Der Angolaner Carlos S. sitzt auf der Anklagebank. © Foto - Der Kurier

Moabit – Der kleine Pedro (9) besuchte unbekümmert seinen Vater, als fremde Männer auftauchten. Sie sollen ihn illegal beschnitten haben. Gegen seinen Willen. Auf Wunsch des Vaters. Auf dem Küchentisch.
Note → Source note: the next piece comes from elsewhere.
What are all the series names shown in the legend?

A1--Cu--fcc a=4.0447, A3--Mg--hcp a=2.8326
Die Eltern des Jungen saßen sich nun vor einem Amtsrichter gegenüber. Carlos S. (51) auf der Anklagebank, Ines S. (44) als Belastungszeugin. Sie hat ihren Ex-Mann und Vater ihrer sieben Kinder angezeigt. Es geht um Körperverletzung. Carlos S. hüllte sich zunächst in Schweigen. Als seine Ex in den Saal kam, sah er nicht auf. Ines S.: „Pedro wollte nicht beschnitten werden. Und ich hatte nicht zugestimmt.“

Am 24. Oktober 2015 soll es passiert sein. Pedro war wie alle zwei Wochen beim Papa. Fremde seien gekommen. Die Mutter: „Pedro sagte, einer habe ihm eine Spritze gegeben.“ Und: „Papa hielt meinen Kopf fest, ein Mann meine Arme.“ Als er sich wehrte, hätten sie gesagt: „Sei keine Heulsuse.“

Junge musste ins Krankenhaus

Die Mutter wurde durch die älteste Tochter informiert. Ines S. rief ihren Ex an. Kurz habe er geantwortet: „Ich habe 200 Euro dafür hingelegt, hab dich nicht so.“ Sie schaltete die Polizei ein. Am Abend war Pedro (Namen geändert) bei der Mutter. Ines S.: „Er lief breitbeinig, hatte Schmerzen. Wir sind sofort ins Krankenhaus.“ Die Wunde tat weh, heilte aber ohne Komplikationen. Doch die psychischen Folgen seien gravierend. Die Mutter: „Er hat niemandem mehr vertraut.“

Ob es religiöse Gründe waren, die den Angolaner S. zu dem Schritt brachten? Ines S: „Ich weiß es nicht.“ Ein Urteil ist noch nicht in Sicht.